Rivana Barreto Ricarte - Presidenta da Anadep
A ativista Angela Davis nos ensina que não devemos aceitar as coisas que não podemos mudar, mas que devemos mudar as coisas que não podemos aceitar. Esse é um pensamento potente que nos põe em marcha para lutar pela construção de novas realidades sociais. É o marco do agir contramajoritário que impulsiona o trabalho de todas as defensoras e os defensores públicos em busca da promoção da justiça social no país. Esse é o marco que nos motiva a celebrar este 19 de maio, o Dia Nacional da Defensoria Pública.

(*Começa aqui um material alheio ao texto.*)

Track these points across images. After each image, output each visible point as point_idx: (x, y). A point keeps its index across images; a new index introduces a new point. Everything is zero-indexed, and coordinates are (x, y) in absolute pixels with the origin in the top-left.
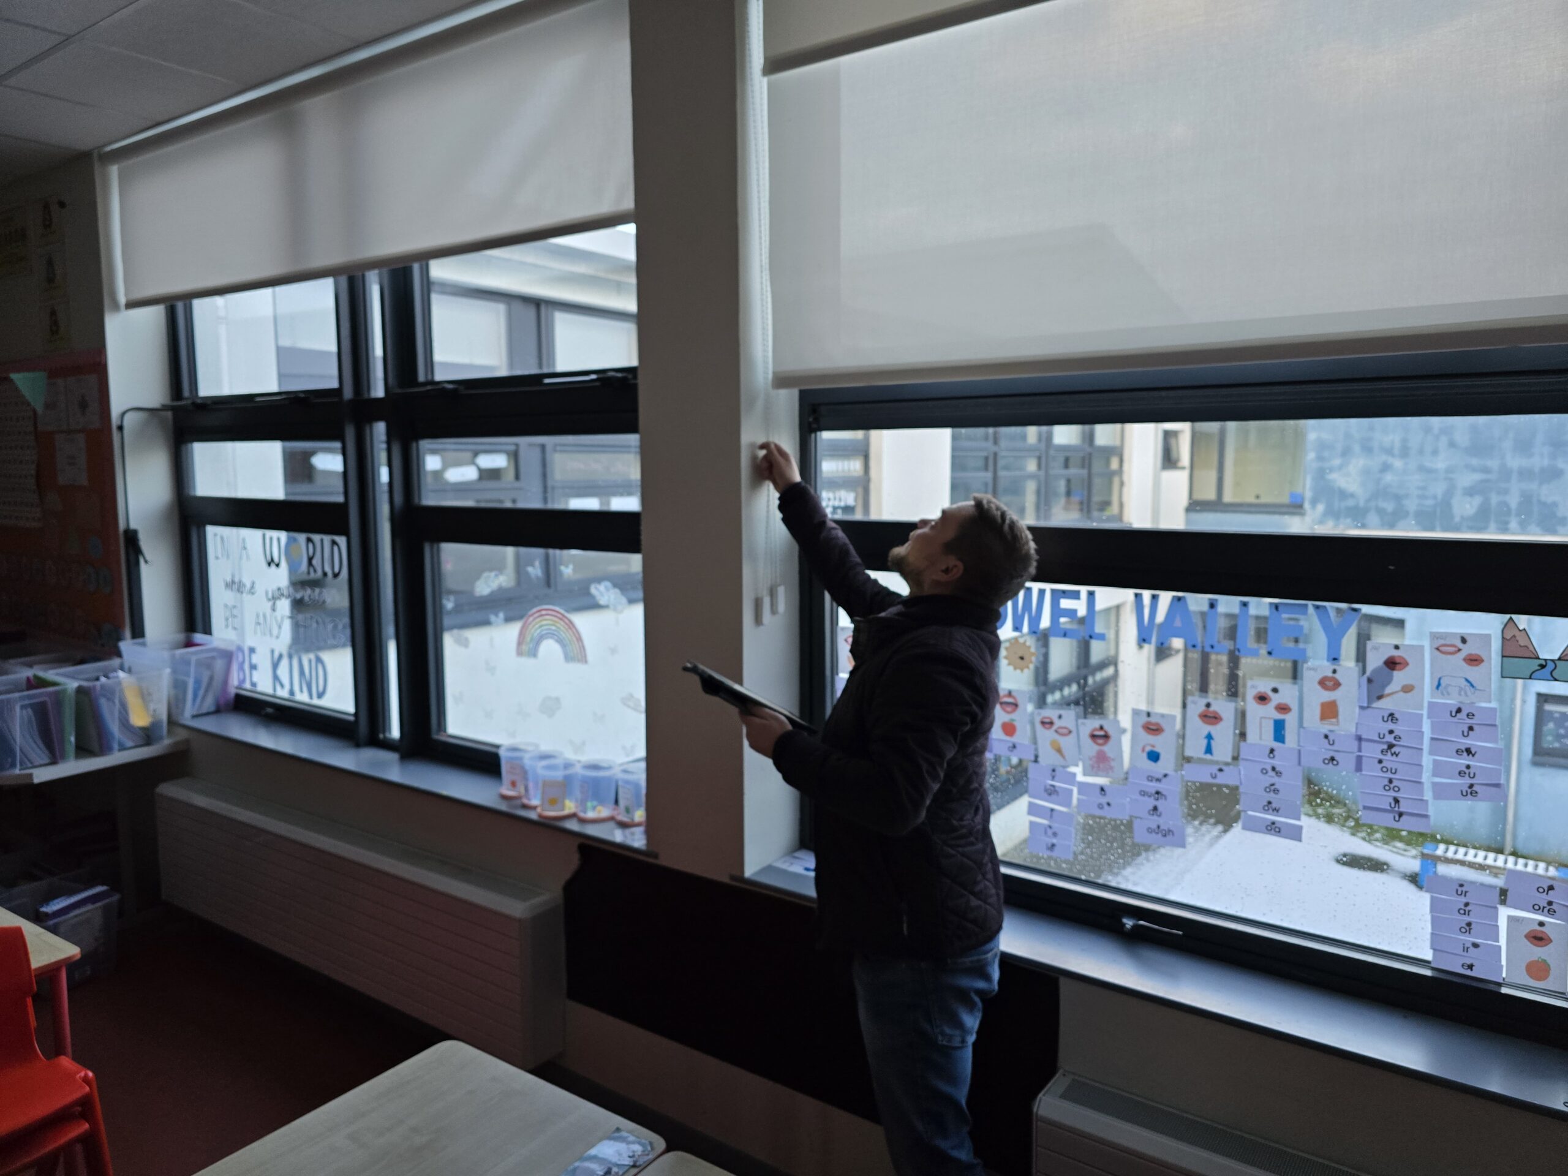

A premissa constitucional estabelecida em 1988 através do artigo 5º, inciso LXXIV, que determina que o Estado forneça assistência jurídica integral e gratuita às populações em situação de vulnerabilidade, foi consolidada com a garantia do modelo público de acesso à Justiça efetivado por meio da Defensoria Pública. Levando-se em conta o marco constitucional, há 35 anos a instituição tem desempenhado um papel fundamental na promoção da justiça social no país.
No processo evolutivo nacional, é sempre fundamental a referência a alguns marcos históricos. A Emenda Constitucional nº 45/2004 garantiu autonomia funcional e administrativa às defensorias públicas estaduais, permitindo-lhes atuar de forma independente. Posteriormente, as emendas constitucionais nº 69/2012 e 74/2013 estenderam essa autonomia à Defensoria Pública do Distrito Federal e da União. A Lei Complementar nº 132/2009 trouxe mudanças significativas, como a atuação em demandas coletivas e a criação de ouvidorias externas. Em 2014, a "PEC das comarcas" reformulou o perfil constitucional da Defensoria Pública, reconhecendo-a como "função essencial à Justiça", "instituição permanente" e "expressão e instrumento do regime democrático", alinhada em simetria constitucional ao Poder Judiciário e ao Ministério Público. Assim, a história da Defensoria Pública está intimamente ligada à Constituição Federal e à consolidação do Estado Democrático de Direito.
Em um país marcado por profundos desafios sociais e econômicos, em que quase 30 milhões de pessoas vivem na linha de extrema pobreza, que registra 281 mil pessoas em situação de rua e têm seus direitos diuturnamente violados, onde a escravidão, a opressão contra os povos originários, o desrespeito com a população negra, a submissão de mulheres à condição de subcidadãs, a violação dos direitos das crianças e das pessoas idosas fazem parte da espinha dorsal da estruturação do poder estatal, a atuação de defensoras e defensores públicos se torna ainda mais relevante na defesa dos direitos daqueles que mais precisam. Por isso, não há nada mais certo do que celebrar a existência da maior instituição pública de defesa e assistência jurídica do mundo: a Defensoria Pública brasileira.
É pacífico que a Defensoria Pública realiza um papel público de verdadeira guardiã dos vulneráveis. Defensoras e defensores públicos reconhecem esse seu lugar enquanto trincheira de resistência democrática e de instituição promotora de direitos humanos. Neste 19 de maio, reconhecer os avanços alcançados, com a presença da Defensoria Pública estruturada em todas as unidades da Federação é importante. Mas a data também se revela como dia de intensa mobilização. Diferenças orçamentárias institucionais entre Poder Judiciário, Ministério Público e Defensoria Pública, sentidas em todos os Estados, no Distrito Federal e no âmbito da União, criam descompassos no sistema de justiça que implicam, além de redução de acesso às pessoas em situações de vulnerabilidades, fragilidade na execução de políticas públicas das mais diversas.
Para a garantia do equilíbrio de todo sistema de justiça e do fortalecimento do Estado defensor, é primordial aumentar a presença da instituição nas comarcas e nos espaços de poder para construção de políticas públicas. É primordial garantir o uso de prerrogativas que otimizem e acelerem o trabalho realizado por defensoras e defensores públicos em todo país, amplificando os resultados de sua atuação. Como revela Salvador Allende, "não basta que todos sejam iguais perante a lei. É preciso que a lei seja igual perante todos".
Defensoras e defensores públicos conclamam que o fortalecimento da Defensoria Publica e a extensão de seus servicos para todas as pessoas necessitadas constituam uma política de Estado que cumpra a promessa constitucional de consolidar uma Defensoria Publica dotada de autonomia e que atue como instrumento de transformacao social, preparada para reduzir as desigualdades e defender os mais vulneráveis, nas mesmas condições paritárias que os demais atores judiciais.
Defensoria Pública forte e presente em todos os cantos é dever do Estado e direito das pessoas em situações de vulnerabilidades. É assegurar que, sim, um novo presente, com mais inclusão e menos desigualdade social, é possível.